━━━━━ Data provided

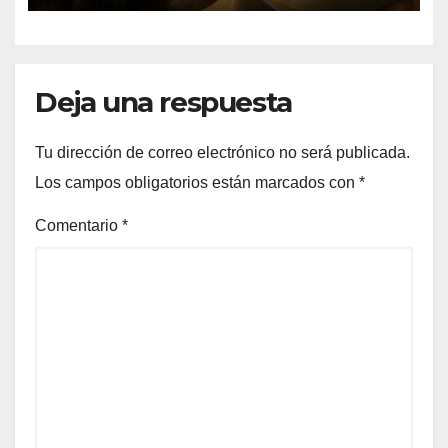
Deja una respuesta
Tu dirección de correo electrónico no será publicada.
Los campos obligatorios están marcados con
*
Comentario
*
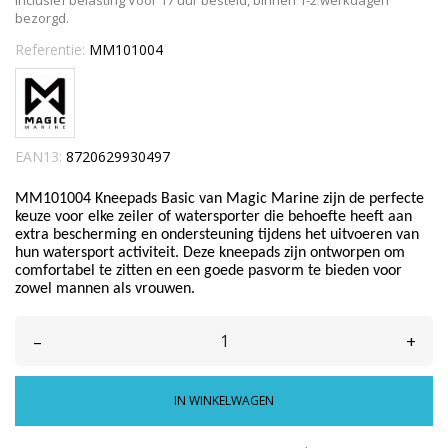
Inclusief belasting
Voor 17 uur besteld, binnen 1-2 werkdagen
bezorgd.
Referentie:
MM101004
EAN13:
8720629930497
MM101004 Kneepads Basic van Magic Marine zijn de perfecte
keuze voor elke zeiler of watersporter die behoefte heeft aan
extra bescherming en ondersteuning tijdens het uitvoeren van
hun watersport activiteit. Deze kneepads zijn ontworpen om
comfortabel te zitten en een goede pasvorm te bieden voor
zowel mannen als vrouwen.
–
+
IN WINKELWAGEN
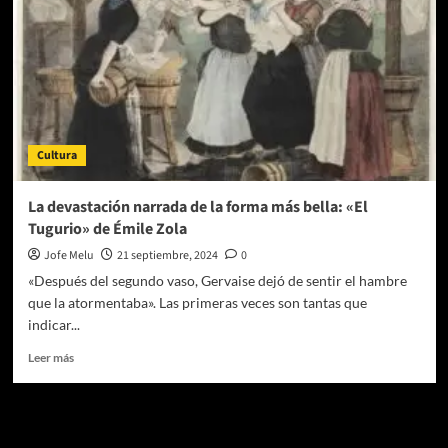
Cultura
La devastación narrada de la forma más bella: «El
Tugurio» de Émile Zola
Jofe Melu
21 septiembre, 2024
0
«Después del segundo vaso, Gervaise dejó de sentir el hambre
que la atormentaba». Las primeras veces son tantas que
indicar...
Leer
Leer más
más
sobre
La
Te pueden interesar
devastación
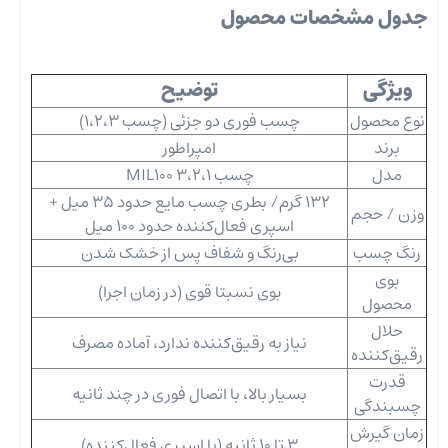
جدول مشخصات محصول
ویژگی
توضیح
نوع محصول
چسب فوری دو‌ جزئی (چسب 1،2،3)
برند
امپراطور
مدل
چسب 3،2،1 MIL100
132 گرم/ بطری چسب مایع حدود 35 میل +
وزن / حجم
اسپری فعال‌کننده حدود 100 میل
رنگ چسب
بی‌رنگ و شفاف پس از خشک شدن
بوی
بوی نسبتا قوی (در زمان اجرا)
محصول
حلال
نیاز به رقیق‌کننده ندارد، آماده مصرف
رقیق‌کننده
قدرت
بسیار بالا، با اتصال فوری در چند ثانیه
چسبندگی
زمان گیرش
3 تا 10 ثانیه (با اسپری فعال‌کننده)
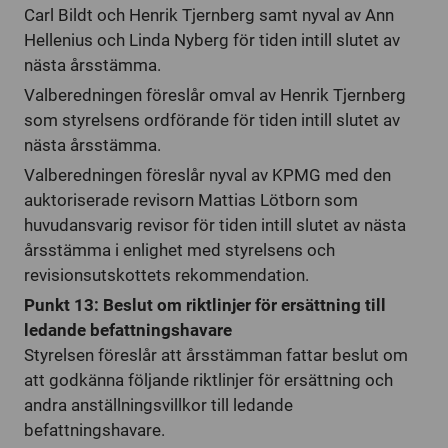
Carl Bildt och Henrik Tjernberg samt nyval av Ann
Hellenius och Linda Nyberg för tiden intill slutet av
nästa årsstämma.
Valberedningen föreslår omval av Henrik Tjernberg
som styrelsens ordförande för tiden intill slutet av
nästa årsstämma.
Valberedningen föreslår nyval av KPMG med den
auktoriserade revisorn Mattias Lötborn som
huvudansvarig revisor för tiden intill slutet av nästa
årsstämma i enlighet med styrelsens och
revisionsutskottets rekommendation.
Punkt 13: Beslut om riktlinjer för ersättning till
ledande befattningshavare
Styrelsen föreslår att årsstämman fattar beslut om
att godkänna följande riktlinjer för ersättning och
andra anställningsvillkor till ledande
befattningshavare.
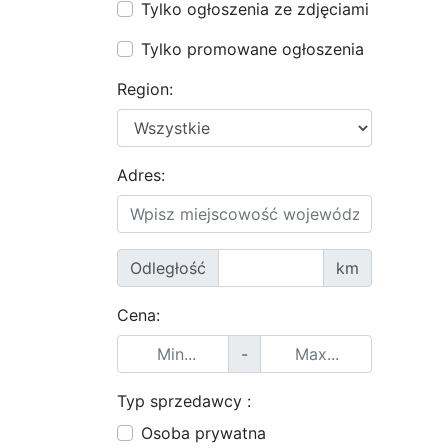
Tylko ogłoszenia ze zdjęciami
Tylko promowane ogłoszenia
Region:
Adres:
Odległość
km
Cena:
-
Typ sprzedawcy :
Osoba prywatna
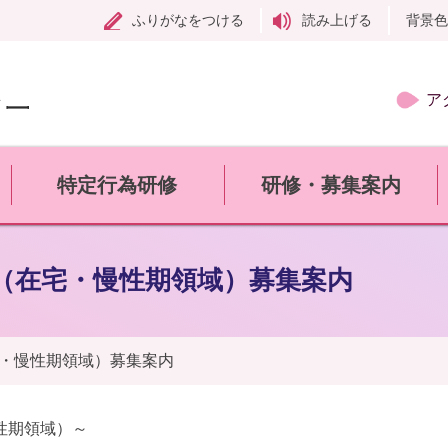
ふりがなをつける
読み上げる
背景色
ア
特定行為研修
研修・募集案内
（在宅・慢性期領域）募集案内
・慢性期領域）募集案内
性期領域）～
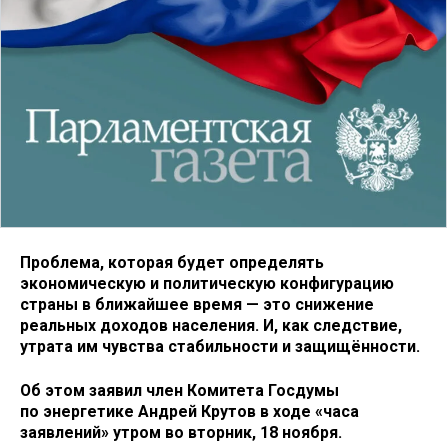
Проблема, которая будет определять
экономическую и политическую конфигурацию
страны в ближайшее время — это снижение
реальных доходов населения. И, как следствие,
утрата им чувства стабильности и защищённости.
Об этом заявил член Комитета Госдумы
по энергетике Андрей Крутов в ходе «часа
заявлений» утром во вторник, 18 ноября.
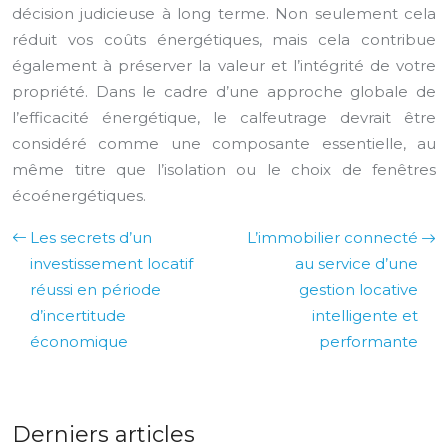
décision judicieuse à long terme. Non seulement cela
réduit vos coûts énergétiques, mais cela contribue
également à préserver la valeur et l’intégrité de votre
propriété. Dans le cadre d’une approche globale de
l’efficacité énergétique, le calfeutrage devrait être
considéré comme une composante essentielle, au
même titre que l’isolation ou le choix de fenêtres
écoénergétiques.
Les secrets d’un
L’immobilier connecté
investissement locatif
au service d’une
réussi en période
gestion locative
d’incertitude
intelligente et
économique
performante
Derniers articles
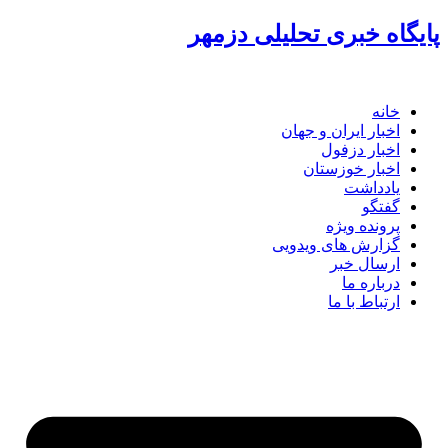
پرش
پایگاه خبری تحلیلی دزمهر
به
محتوا
خانه
اخبار ایران و جهان
اخبار دزفول
اخبار خوزستان
یادداشت
گفتگو
پرونده ویژه
گزارش های ویدویی
ارسال خبر
درباره ما
ارتباط با ما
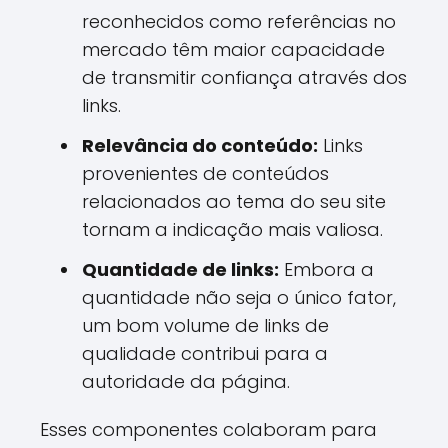
reconhecidos como referências no
mercado têm maior capacidade
de transmitir confiança através dos
links.
Relevância do conteúdo:
Links
provenientes de conteúdos
relacionados ao tema do seu site
tornam a indicação mais valiosa.
Quantidade de links:
Embora a
quantidade não seja o único fator,
um bom volume de links de
qualidade contribui para a
autoridade da página.
Esses componentes colaboram para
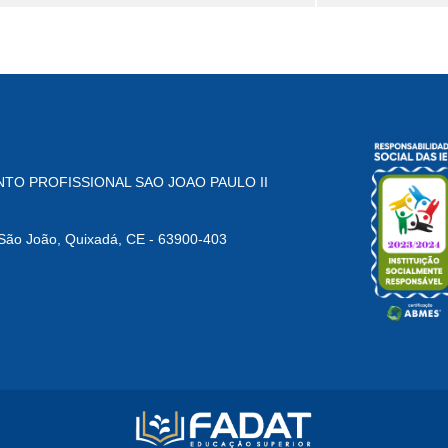
TO PROFISSIONAL SAO JOAO PAULO II
o João, Quixadá, CE - 63900-403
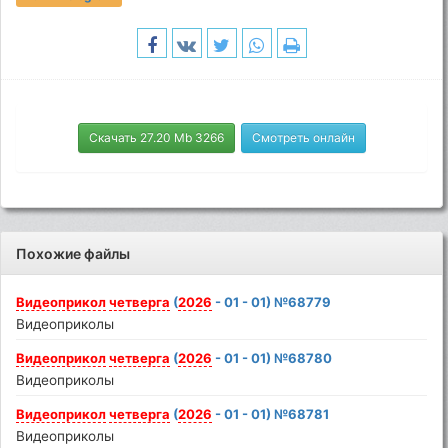
Скачать 27.20 Mb 3266
Смотреть онлайн
Похожие файлы
Видеоприкол
четверга
(
2026
- 01 - 01) №68779
Видеоприколы
Видеоприкол
четверга
(
2026
- 01 - 01) №68780
Видеоприколы
Видеоприкол
четверга
(
2026
- 01 - 01) №68781
Видеоприколы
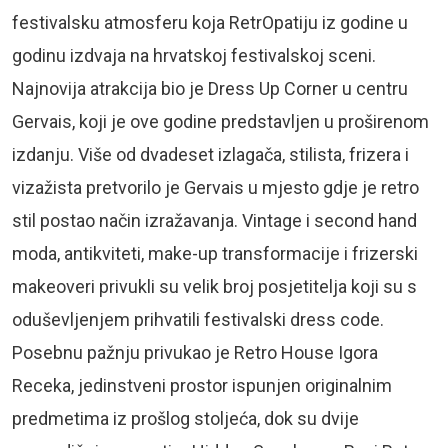
festivalsku atmosferu koja RetrOpatiju iz godine u
godinu izdvaja na hrvatskoj festivalskoj sceni.
Najnovija atrakcija bio je Dress Up Corner u centru
Gervais, koji je ove godine predstavljen u proširenom
izdanju. Više od dvadeset izlagača, stilista, frizera i
vizažista pretvorilo je Gervais u mjesto gdje je retro
stil postao način izražavanja. Vintage i second hand
moda, antikviteti, make-up transformacije i frizerski
makeoveri privukli su velik broj posjetitelja koji su s
oduševljenjem prihvatili festivalski dress code.
Posebnu pažnju privukao je Retro House Igora
Receka, jedinstveni prostor ispunjen originalnim
predmetima iz prošlog stoljeća, dok su dvije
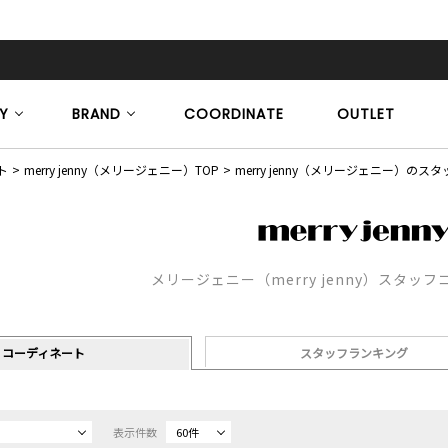
Y
BRAND
COORDINATE
OUTLET
ト
merry jenny（メリージェニー）TOP
merry jenny（メリージェニー）の
メリージェニー（merry jenny）スタッ
コーディネート
スタッフランキング
表示件数
60件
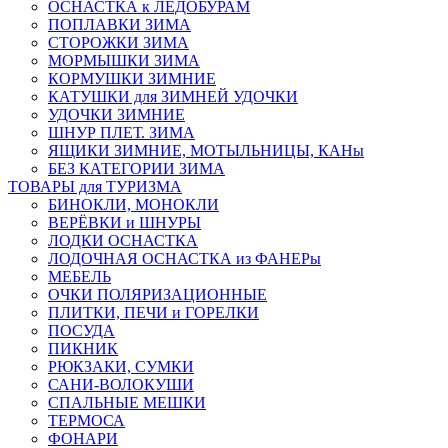
ОСНАСТКА к ЛЕДОБУРАМ
ПОПЛАВКИ ЗИМА
СТОРОЖКИ ЗИМА
МОРМЫШКИ ЗИМА
КОРМУШКИ ЗИМНИЕ
КАТУШКИ для ЗИМНЕЙ УДОЧКИ
УДОЧКИ ЗИМНИЕ
ШНУР ПЛЕТ. ЗИМА
ЯЩИКИ ЗИМНИЕ, МОТЫЛЬНИЦЫ, КАНы
БЕЗ КАТЕГОРИИ ЗИМА
ТОВАРЫ для ТУРИЗМА
БИНОКЛИ, МОНОКЛИ
ВЕРЁВКИ и ШНУРЫ
ЛОДКИ ОСНАСТКА
ЛОДОЧНАЯ ОСНАСТКА из ФАНЕРы
МЕБЕЛЬ
ОЧКИ ПОЛЯРИЗАЦИОННЫЕ
ПЛИТКИ, ПЕЧИ и ГОРЕЛКИ
ПОСУДА
ПИКНИК
РЮКЗАКИ, СУМКИ
САНИ-ВОЛОКУШИ
СПАЛЬНЫЕ МЕШКИ
ТЕРМОСА
ФОНАРИ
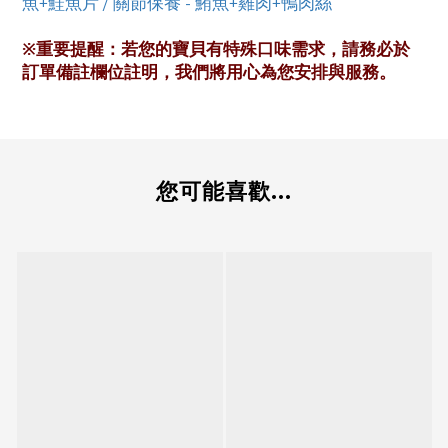
魚+鮭魚片 / 關節保養 - 鮪魚+雞肉+鴨肉絲
※重要提醒：若您的
寶貝
有特殊口味需求，請務必於
訂單備註欄位註明
，
我們將用心為您安排與服務
。
您可能喜歡...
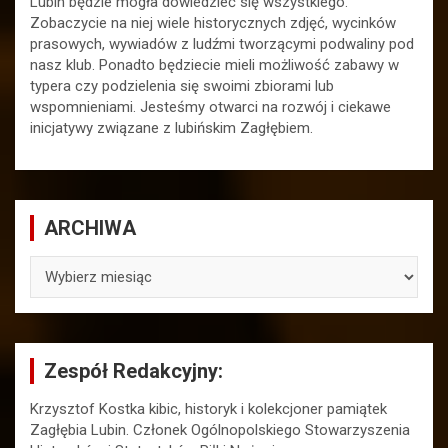
Lubin będzie mogła dowiedzieć się wszystkiego.
Zobaczycie na niej wiele historycznych zdjęć, wycinków
prasowych, wywiadów z ludźmi tworzącymi podwaliny pod
nasz klub. Ponadto będziecie mieli możliwość zabawy w
typera czy podzielenia się swoimi zbiorami lub
wspomnieniami. Jesteśmy otwarci na rozwój i ciekawe
inicjatywy związane z lubińskim Zagłębiem.
ARCHIWA
ARCHIWA
Zespół Redakcyjny:
Krzysztof Kostka kibic, historyk i kolekcjoner pamiątek
Zagłębia Lubin. Członek Ogólnopolskiego Stowarzyszenia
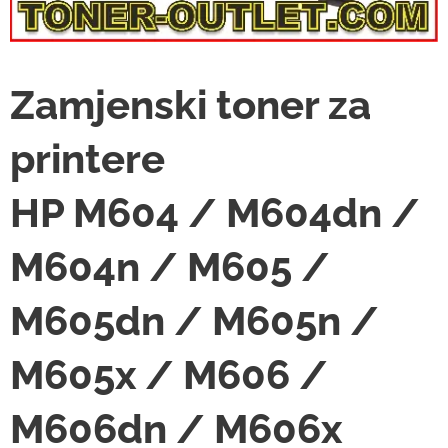
Zamjenski toner za
printere
HP M604 / M604dn /
M604n / M605 /
M605dn / M605n /
M605x / M606 /
M606dn / M606x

━━━━━━━━━━

[Action item]
Can you copy the text of every record above line for line, leaving the pictures out of your answer?

[Problem solution]
Deja una respuesta
Tu dirección de correo electrónico no será publicada.
Los campos obligatorios están marcados con
*
Comentario
*
Inclusief belasting
Voor 17 uur besteld, binnen 1-2 werkdagen
bezorgd.
Referentie:
MM101004
EAN13:
8720629930497
MM101004 Kneepads Basic van Magic Marine zijn de perfecte
keuze voor elke zeiler of watersporter die behoefte heeft aan
extra bescherming en ondersteuning tijdens het uitvoeren van
hun watersport activiteit. Deze kneepads zijn ontworpen om
comfortabel te zitten en een goede pasvorm te bieden voor
zowel mannen als vrouwen.
–
+
IN WINKELWAGEN
Cultura
La devastación narrada de la forma más bella: «El
Tugurio» de Émile Zola
Jofe Melu
21 septiembre, 2024
0
«Después del segundo vaso, Gervaise dejó de sentir el hambre
que la atormentaba». Las primeras veces son tantas que
indicar...
Leer
Leer más
más
sobre
La
Te pueden interesar
devastación
جدول مشخصات محصول
ویژگی
توضیح
نوع محصول
چسب فوری دو‌ جزئی (چسب 1،2،3)
برند
امپراطور
مدل
چسب 3،2،1 MIL100
132 گرم/ بطری چسب مایع حدود 35 میل +
وزن / حجم
اسپری فعال‌کننده حدود 100 میل
رنگ چسب
بی‌رنگ و شفاف پس از خشک شدن
بوی
بوی نسبتا قوی (در زمان اجرا)
محصول
حلال
نیاز به رقیق‌کننده ندارد، آماده مصرف
رقیق‌کننده
قدرت
بسیار بالا، با اتصال فوری در چند ثانیه
چسبندگی
زمان گیرش
3 تا 10 ثانیه (با اسپری فعال‌کننده)
Carl Bildt och Henrik Tjernberg samt nyval av Ann
Hellenius och Linda Nyberg för tiden intill slutet av
nästa årsstämma.
Valberedningen föreslår omval av Henrik Tjernberg
som styrelsens ordförande för tiden intill slutet av
nästa årsstämma.
Valberedningen föreslår nyval av KPMG med den
auktoriserade revisorn Mattias Lötborn som
huvudansvarig revisor för tiden intill slutet av nästa
årsstämma i enlighet med styrelsens och
revisionsutskottets rekommendation.
Punkt 13: Beslut om riktlinjer för ersättning till
ledande befattningshavare
Styrelsen föreslår att årsstämman fattar beslut om
att godkänna följande riktlinjer för ersättning och
andra anställningsvillkor till ledande
befattningshavare.
Tylko ogłoszenia ze zdjęciami
Tylko promowane ogłoszenia
Region:
Adres:
Odległość
km
Cena:
-
Typ sprzedawcy :
Osoba prywatna
ふりがなをつける
読み上げる
背景色
ア
特定行為研修
研修・募集案内
（在宅・慢性期領域）募集案内
・慢性期領域）募集案内
性期領域）～
Проблема, которая будет определять
экономическую и политическую конфигурацию
страны в ближайшее время — это снижение
реальных доходов населения. И, как следствие,
утрата им чувства стабильности и защищённости.
Об этом заявил член Комитета Госдумы
по энергетике Андрей Крутов в ходе «часа
заявлений» утром во вторник, 18 ноября.
décision judicieuse à long terme. Non seulement cela
réduit vos coûts énergétiques, mais cela contribue
également à préserver la valeur et l’intégrité de votre
propriété. Dans le cadre d’une approche globale de
l’efficacité énergétique, le calfeutrage devrait être
considéré comme une composante essentielle, au
même titre que l’isolation ou le choix de fenêtres
écoénergétiques.
Les secrets d’un
L’immobilier connecté
investissement locatif
au service d’une
réussi en période
gestion locative
d’incertitude
intelligente et
économique
performante
Derniers articles
پرش
پایگاه خبری تحلیلی دزمهر
به
محتوا
خانه
اخبار ایران و جهان
اخبار دزفول
اخبار خوزستان
یادداشت
گفتگو
پرونده ویژه
گزارش های ویدویی
ارسال خبر
درباره ما
ارتباط با ما
reconhecidos como referências no
mercado têm maior capacidade
de transmitir confiança através dos
links.
Relevância do conteúdo:
Links
provenientes de conteúdos
relacionados ao tema do seu site
tornam a indicação mais valiosa.
Quantidade de links:
Embora a
quantidade não seja o único fator,
um bom volume de links de
qualidade contribui para a
autoridade da página.
Esses componentes colaboram para
TO PROFISSIONAL SAO JOAO PAULO II
o João, Quixadá, CE - 63900-403
Скачать 27.20 Mb 3266
Смотреть онлайн
Похожие файлы
Видеоприкол
четверга
(
2026
- 01 - 01) №68779
Видеоприколы
Видеоприкол
четверга
(
2026
- 01 - 01) №68780
Видеоприколы
Видеоприкол
четверга
(
2026
- 01 - 01) №68781
Видеоприколы
festivalsku atmosferu koja RetrOpatiju iz godine u
godinu izdvaja na hrvatskoj festivalskoj sceni.
Najnovija atrakcija bio je Dress Up Corner u centru
Gervais, koji je ove godine predstavljen u proširenom
izdanju. Više od dvadeset izlagača, stilista, frizera i
vizažista pretvorilo je Gervais u mjesto gdje je retro
stil postao način izražavanja. Vintage i second hand
moda, antikviteti, make-up transformacije i frizerski
makeoveri privukli su velik broj posjetitelja koji su s
oduševljenjem prihvatili festivalski dress code.
Posebnu pažnju privukao je Retro House Igora
Receka, jedinstveni prostor ispunjen originalnim
predmetima iz prošlog stoljeća, dok su dvije
Y
BRAND
COORDINATE
OUTLET
ト
merry jenny（メリージェニー）TOP
merry jenny（メリージェニー）の
メリージェニー（merry jenny）スタッ
コーディネート
スタッフランキング
表示件数
60件
ОСНАСТКА к ЛЕДОБУРАМ
ПОПЛАВКИ ЗИМА
СТОРОЖКИ ЗИМА
МОРМЫШКИ ЗИМА
КОРМУШКИ ЗИМНИЕ
КАТУШКИ для ЗИМНЕЙ УДОЧКИ
УДОЧКИ ЗИМНИЕ
ШНУР ПЛЕТ. ЗИМА
ЯЩИКИ ЗИМНИЕ, МОТЫЛЬНИЦЫ, КАНы
БЕЗ КАТЕГОРИИ ЗИМА
ТОВАРЫ для ТУРИЗМА
БИНОКЛИ, МОНОКЛИ
ВЕРЁВКИ и ШНУРЫ
ЛОДКИ ОСНАСТКА
ЛОДОЧНАЯ ОСНАСТКА из ФАНЕРы
МЕБЕЛЬ
ОЧКИ ПОЛЯРИЗАЦИОННЫЕ
ПЛИТКИ, ПЕЧИ и ГОРЕЛКИ
ПОСУДА
ПИКНИК
РЮКЗАКИ, СУМКИ
САНИ-ВОЛОКУШИ
СПАЛЬНЫЕ МЕШКИ
ТЕРМОСА
ФОНАРИ
魚+鮭魚片 / 關節保養 - 鮪魚+雞肉+鴨肉絲
※重要提醒：若您的
寶貝
有特殊口味需求，請務必於
訂單備註欄位註明
，
我們將用心為您安排與服務
。
您可能喜歡...
Lubin będzie mogła dowiedzieć się wszystkiego.
Zobaczycie na niej wiele historycznych zdjęć, wycinków
prasowych, wywiadów z ludźmi tworzącymi podwaliny pod
nasz klub. Ponadto będziecie mieli możliwość zabawy w
typera czy podzielenia się swoimi zbiorami lub
wspomnieniami. Jesteśmy otwarci na rozwój i ciekawe
inicjatywy związane z lubińskim Zagłębiem.
ARCHIWA
ARCHIWA
Zespół Redakcyjny:
Krzysztof Kostka kibic, historyk i kolekcjoner pamiątek
Zagłębia Lubin. Członek Ogólnopolskiego Stowarzyszenia
Zamjenski toner za
printere
HP M604 / M604dn /
M604n / M605 /
M605dn / M605n /
M605x / M606 /
M606dn / M606x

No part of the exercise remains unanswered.